SEQUENZA DI ROSONI

    Quanto a presenza di rosoni, il territorio di Trieste offre l'occasione di una rassegna singolare, proponendo un esemplare per ogni periodo significativo.  

    Si inizi dalla chiesa S. Silvestro, dove un esempio assai precoce trova nelle ipotesi come datazione più bassa la fine del XII secolo o il primo quarto del XIII.  In esso pare non volere esaurirsi la linfa del Romanico, pure nello schema gotico incipiente che si contrassegna nel trilobo e nelle rosette a rilievo centrali con tlrettanti trilobi alle congiunzioni degli archetti. Tale conduzione non è sufficiente tuttavia ad alterare l'euritmia dell'intera struttura, la cui corolla di archi permette una fluida e misurata percezione ottica.

Il rosone più conosciuto a Trieste è quello della Cattedrale, ascrivibile con buona approssimazione alla metà del XIV secolo, contestualmente ai lavori di unificazione delle precedenti aule parallele avviati dal vescovo Pedrazzani. Qui sembra dominare la lingua veneziana, che si esprime in una sintassi gotica matura. Compare un largo ricorso al debito grafismo di questa cultura artistica, che utilizza l'intreccio degli archetti a tutto sesto per ottenere nell'intersezione archetti a sesto acuto. I settori esterni alle circonferenze sono lavorati a forma di giglio, colmando in tal modo una parte del vuoto rimanente.
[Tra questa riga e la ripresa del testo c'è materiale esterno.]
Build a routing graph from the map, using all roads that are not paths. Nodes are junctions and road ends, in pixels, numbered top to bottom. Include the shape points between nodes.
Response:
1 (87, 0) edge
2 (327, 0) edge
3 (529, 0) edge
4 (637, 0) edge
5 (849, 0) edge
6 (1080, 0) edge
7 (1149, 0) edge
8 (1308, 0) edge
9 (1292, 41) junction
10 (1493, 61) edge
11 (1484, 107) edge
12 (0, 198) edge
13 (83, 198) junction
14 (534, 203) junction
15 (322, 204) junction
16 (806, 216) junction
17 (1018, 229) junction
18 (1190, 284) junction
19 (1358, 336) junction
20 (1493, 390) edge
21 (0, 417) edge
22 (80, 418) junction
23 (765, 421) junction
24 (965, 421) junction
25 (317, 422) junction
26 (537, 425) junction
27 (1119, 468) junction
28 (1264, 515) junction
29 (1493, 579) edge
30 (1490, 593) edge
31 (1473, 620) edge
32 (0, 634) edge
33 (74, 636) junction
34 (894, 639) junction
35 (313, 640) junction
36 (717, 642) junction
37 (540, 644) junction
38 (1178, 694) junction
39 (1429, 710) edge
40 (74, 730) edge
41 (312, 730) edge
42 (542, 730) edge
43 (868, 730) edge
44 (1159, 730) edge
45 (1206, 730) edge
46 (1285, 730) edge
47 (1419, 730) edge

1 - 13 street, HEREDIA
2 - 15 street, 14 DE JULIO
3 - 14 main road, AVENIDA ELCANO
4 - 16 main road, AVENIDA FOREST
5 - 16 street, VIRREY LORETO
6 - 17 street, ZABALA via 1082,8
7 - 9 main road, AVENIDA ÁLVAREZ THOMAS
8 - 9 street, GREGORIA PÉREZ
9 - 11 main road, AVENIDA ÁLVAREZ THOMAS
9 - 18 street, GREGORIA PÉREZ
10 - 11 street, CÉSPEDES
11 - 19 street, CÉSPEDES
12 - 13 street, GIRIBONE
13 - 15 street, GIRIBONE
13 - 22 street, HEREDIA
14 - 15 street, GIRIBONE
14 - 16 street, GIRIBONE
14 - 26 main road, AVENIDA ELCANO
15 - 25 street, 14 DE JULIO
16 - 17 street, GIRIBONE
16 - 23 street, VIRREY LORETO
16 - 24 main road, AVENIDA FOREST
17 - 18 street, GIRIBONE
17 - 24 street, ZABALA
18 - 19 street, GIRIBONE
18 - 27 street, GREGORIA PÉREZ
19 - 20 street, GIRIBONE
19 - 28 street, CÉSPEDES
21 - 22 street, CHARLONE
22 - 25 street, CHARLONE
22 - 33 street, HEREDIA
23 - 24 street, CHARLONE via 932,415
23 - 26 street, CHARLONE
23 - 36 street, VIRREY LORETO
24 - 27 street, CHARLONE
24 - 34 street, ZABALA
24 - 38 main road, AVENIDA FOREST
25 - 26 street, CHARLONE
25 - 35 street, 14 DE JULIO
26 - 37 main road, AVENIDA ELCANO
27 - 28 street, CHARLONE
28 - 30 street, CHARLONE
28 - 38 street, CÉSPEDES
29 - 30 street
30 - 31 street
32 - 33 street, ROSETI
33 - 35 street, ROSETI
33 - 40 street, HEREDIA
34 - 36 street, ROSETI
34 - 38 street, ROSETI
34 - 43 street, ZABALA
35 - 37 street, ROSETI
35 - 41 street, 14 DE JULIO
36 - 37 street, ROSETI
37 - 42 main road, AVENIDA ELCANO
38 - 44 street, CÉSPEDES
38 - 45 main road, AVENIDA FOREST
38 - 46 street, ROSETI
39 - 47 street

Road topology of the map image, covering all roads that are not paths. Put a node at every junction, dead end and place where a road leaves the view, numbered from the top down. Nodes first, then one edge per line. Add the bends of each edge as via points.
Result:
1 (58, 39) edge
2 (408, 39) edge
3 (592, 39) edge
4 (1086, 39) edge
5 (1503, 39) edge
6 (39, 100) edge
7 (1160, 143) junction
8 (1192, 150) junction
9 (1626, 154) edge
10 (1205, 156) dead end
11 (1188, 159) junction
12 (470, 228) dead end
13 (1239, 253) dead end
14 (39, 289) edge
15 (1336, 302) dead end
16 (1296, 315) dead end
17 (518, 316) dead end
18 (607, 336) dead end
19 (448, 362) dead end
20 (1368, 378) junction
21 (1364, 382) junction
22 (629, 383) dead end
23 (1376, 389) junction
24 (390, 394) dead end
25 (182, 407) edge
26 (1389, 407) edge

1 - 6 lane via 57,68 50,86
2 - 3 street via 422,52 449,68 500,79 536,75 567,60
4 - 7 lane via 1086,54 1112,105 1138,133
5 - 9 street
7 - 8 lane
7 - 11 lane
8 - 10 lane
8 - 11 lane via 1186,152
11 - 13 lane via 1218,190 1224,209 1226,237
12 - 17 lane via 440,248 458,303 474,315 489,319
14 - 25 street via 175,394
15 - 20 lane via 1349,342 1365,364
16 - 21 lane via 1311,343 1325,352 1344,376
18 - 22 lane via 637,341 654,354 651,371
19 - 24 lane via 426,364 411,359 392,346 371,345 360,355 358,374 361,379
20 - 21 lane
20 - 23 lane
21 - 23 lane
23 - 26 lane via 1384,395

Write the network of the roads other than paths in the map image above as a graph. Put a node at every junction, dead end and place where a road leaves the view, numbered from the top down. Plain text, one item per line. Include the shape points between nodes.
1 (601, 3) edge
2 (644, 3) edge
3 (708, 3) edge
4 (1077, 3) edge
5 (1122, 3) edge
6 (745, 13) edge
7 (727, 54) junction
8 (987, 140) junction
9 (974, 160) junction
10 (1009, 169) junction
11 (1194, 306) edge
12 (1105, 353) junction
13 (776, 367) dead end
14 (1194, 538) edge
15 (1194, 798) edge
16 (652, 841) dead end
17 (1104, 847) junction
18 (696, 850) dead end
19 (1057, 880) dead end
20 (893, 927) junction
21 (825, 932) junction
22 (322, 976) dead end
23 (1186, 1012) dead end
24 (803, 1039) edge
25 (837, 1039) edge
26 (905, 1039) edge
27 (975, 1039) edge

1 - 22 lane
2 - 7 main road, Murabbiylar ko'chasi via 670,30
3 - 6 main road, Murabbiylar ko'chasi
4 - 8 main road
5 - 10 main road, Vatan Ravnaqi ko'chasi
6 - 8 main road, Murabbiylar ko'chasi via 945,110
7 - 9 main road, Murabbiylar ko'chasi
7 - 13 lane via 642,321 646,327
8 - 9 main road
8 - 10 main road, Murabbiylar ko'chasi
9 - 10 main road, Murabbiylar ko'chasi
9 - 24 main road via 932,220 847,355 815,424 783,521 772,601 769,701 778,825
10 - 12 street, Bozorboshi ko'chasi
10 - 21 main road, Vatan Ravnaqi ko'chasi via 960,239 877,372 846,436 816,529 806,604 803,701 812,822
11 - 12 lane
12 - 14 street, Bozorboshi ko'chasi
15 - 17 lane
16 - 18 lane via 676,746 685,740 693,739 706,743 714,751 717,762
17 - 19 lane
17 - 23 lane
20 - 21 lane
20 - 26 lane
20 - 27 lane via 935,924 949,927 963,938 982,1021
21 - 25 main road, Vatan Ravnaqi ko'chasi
La cultura veneziana torna a essere rappresentata nel 1467 nel rosone del Duomo di Muggia, dove ricompare il tema del trilobo già incontrato a S. Silvestro, in questo caso quasi un'anticipazione nel tardo Romanico dei futuri sviluppi umanistici. Il calligrafismo gotico viene cosí piegato agli obiettivi morfologici del Quattrocento, in modo non dissimile da quanto avviene in pittura e in scultura; e un'ulteriore testimonianza è data dalla ghiera dentellata perimetrale. Alla fine si compie il trapasso di un'espressione matura verso un'altra appena nata, portando col gruppo scultorio centrale della Madonna con Bambino alla piena applicazione della filosofia artistica veneta, nello stesso contesto culturale cioè di Lorenzo Veneziano e dei suoi seguaci.

Più unico che raro è l'esemplare inserito nel XX secolo in facciata alla chiesa S. Bartolomeo a Barcola, originario della demolita chiesa S. Rocco (denominata anche S. Pietro). La rarità consiste nell'epoca di esecuzione, il secondo terzo del XVII secolo, ossia in un periodo dominato dalla cultura artistica barocca. Non deve tuttavia destare eccessiva meraviglia il riscontro di lineamenti propri dell'età gotica, in quanto il territorio giuliano fu perennemente in stretta connessione con la cultura slovena, a sua volta luogo di evoluzione lungo tutto il corso del Rinascimento e oltre dei modelli gotici. A Barcola il rosone dipende dal proprio ambiente, dove i decori assumono le sembianze di elementi strutturali, essendo incrementati nella massa a scapito della levità, pur nel mantenimento del repertorio grafico tradizionale.